Henry Cobb's "Hypostyle" installation at the SCI-Arc gallery during the summer of 2015 proposed a fairly straightforward organization of space: a repeated field of ostensibly similar modules. Each piece was comprised of a construction of four standard doorway panels, arranged in a T-shaped logic. By rotating each module adjacent to the next, a fairly complex, yet poignantly monotonous, three dimensional experience gradually comes forth.
The field itself is highly contingent on the individual spectator's experience within it. At certain times utterly porous and at others brazenly opaque, the organization entices a kind of impetus for movement throughout its space on the part of the onlooker.
This naturally raises questions about the capacity of this organization to speak to a range of spatial experiences beyond the merely binary: open and closed. Can a hypostyle produce an endless array of spatial conditions? Can a physical object once pronouncedly solid speak to a deep transparency through space?

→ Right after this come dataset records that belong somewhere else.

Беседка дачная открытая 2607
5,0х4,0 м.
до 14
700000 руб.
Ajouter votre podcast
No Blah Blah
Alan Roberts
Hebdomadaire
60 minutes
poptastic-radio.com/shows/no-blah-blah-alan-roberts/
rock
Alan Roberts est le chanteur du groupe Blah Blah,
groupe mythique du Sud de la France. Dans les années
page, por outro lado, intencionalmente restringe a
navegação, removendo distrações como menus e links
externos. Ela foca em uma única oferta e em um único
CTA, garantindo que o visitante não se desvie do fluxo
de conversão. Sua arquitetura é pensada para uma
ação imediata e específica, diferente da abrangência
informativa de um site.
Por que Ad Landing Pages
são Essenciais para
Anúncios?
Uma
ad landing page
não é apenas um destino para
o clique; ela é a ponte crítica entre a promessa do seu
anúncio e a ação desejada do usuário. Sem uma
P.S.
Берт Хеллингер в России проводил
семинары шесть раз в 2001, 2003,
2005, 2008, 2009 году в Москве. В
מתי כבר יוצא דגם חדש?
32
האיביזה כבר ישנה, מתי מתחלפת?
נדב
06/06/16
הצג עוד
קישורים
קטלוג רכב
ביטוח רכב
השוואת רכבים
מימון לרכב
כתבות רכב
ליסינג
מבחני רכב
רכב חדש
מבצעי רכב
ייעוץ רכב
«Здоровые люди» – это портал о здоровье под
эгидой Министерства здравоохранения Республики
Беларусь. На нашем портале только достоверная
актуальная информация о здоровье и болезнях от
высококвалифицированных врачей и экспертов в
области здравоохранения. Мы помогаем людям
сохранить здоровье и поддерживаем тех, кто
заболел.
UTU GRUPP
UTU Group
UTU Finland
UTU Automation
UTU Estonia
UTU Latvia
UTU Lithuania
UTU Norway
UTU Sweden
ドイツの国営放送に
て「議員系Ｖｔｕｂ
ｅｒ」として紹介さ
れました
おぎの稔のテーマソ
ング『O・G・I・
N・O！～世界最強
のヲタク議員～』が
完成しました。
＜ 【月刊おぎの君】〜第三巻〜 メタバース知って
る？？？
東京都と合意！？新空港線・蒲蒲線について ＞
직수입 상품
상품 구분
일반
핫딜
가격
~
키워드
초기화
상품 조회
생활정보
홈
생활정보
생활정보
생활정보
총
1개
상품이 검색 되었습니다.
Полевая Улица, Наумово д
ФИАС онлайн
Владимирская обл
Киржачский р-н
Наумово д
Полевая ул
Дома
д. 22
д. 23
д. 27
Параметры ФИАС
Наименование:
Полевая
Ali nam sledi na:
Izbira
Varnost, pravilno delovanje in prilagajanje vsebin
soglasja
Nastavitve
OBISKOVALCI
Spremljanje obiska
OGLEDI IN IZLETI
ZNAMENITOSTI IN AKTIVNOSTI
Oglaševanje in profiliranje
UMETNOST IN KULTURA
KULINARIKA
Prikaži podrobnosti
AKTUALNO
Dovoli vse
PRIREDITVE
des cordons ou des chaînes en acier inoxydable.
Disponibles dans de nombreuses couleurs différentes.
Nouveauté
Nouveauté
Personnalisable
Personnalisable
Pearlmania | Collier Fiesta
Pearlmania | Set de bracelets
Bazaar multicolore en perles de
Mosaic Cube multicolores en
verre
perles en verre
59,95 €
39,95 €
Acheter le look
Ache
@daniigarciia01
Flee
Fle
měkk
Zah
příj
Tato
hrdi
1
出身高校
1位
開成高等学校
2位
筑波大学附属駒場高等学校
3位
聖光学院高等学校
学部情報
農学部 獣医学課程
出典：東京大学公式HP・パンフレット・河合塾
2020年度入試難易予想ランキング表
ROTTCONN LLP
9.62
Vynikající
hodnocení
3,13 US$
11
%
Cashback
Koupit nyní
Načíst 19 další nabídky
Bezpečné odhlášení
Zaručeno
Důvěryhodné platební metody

By studying the characteristics which tightly organize the hypostyle, our team began to interrogate the spatial qualities at play. This series of studies began to highlight the various compositions of space which speak both to tightness and relaxation, solidity and complete translucency.
An interesting dichotomy emerges between the organizational methods of the field (the planometric constructs which regulate it) and the experiential ends to which the inhabitant is subjected when within the installation.
Due to the level of reduction on the part of the modules’ geometry, the actual form of the “columns” is experienced literally as such. One encounters what one perceives to be planes, edges, lines and the like, rather than another more ambiguous type of form.
The viewer directly engages the geometry of the thing, rendered in its minimal aesthetic with a twofold quality that both intensifies (and somewhat paradoxically plays with) the reading of the geometry as pure form and rich materiality which is lathered over it.
Thus, it is with an unexpectedly small degree of difference that the planometric organization of the field and the perspectival engagement of the modules in space come together to entice an understanding of the thing as both human in its perception and abstract in its parameters of arrangement.
This further deepens when one considers the duplicity of the doors’ dimensions, as mentioned during the dialogue between Cobb and Moss during the gallery discussion. Although the doors are at their purest mere bars, their dimensions tie them intrinsically to the proportion and orientation of the human body.
Could the projective methods of the perspective and the regulating geometry innate within the field be leveraged to mitigate the differences between these two prerogatives (the constructive and the experiential)?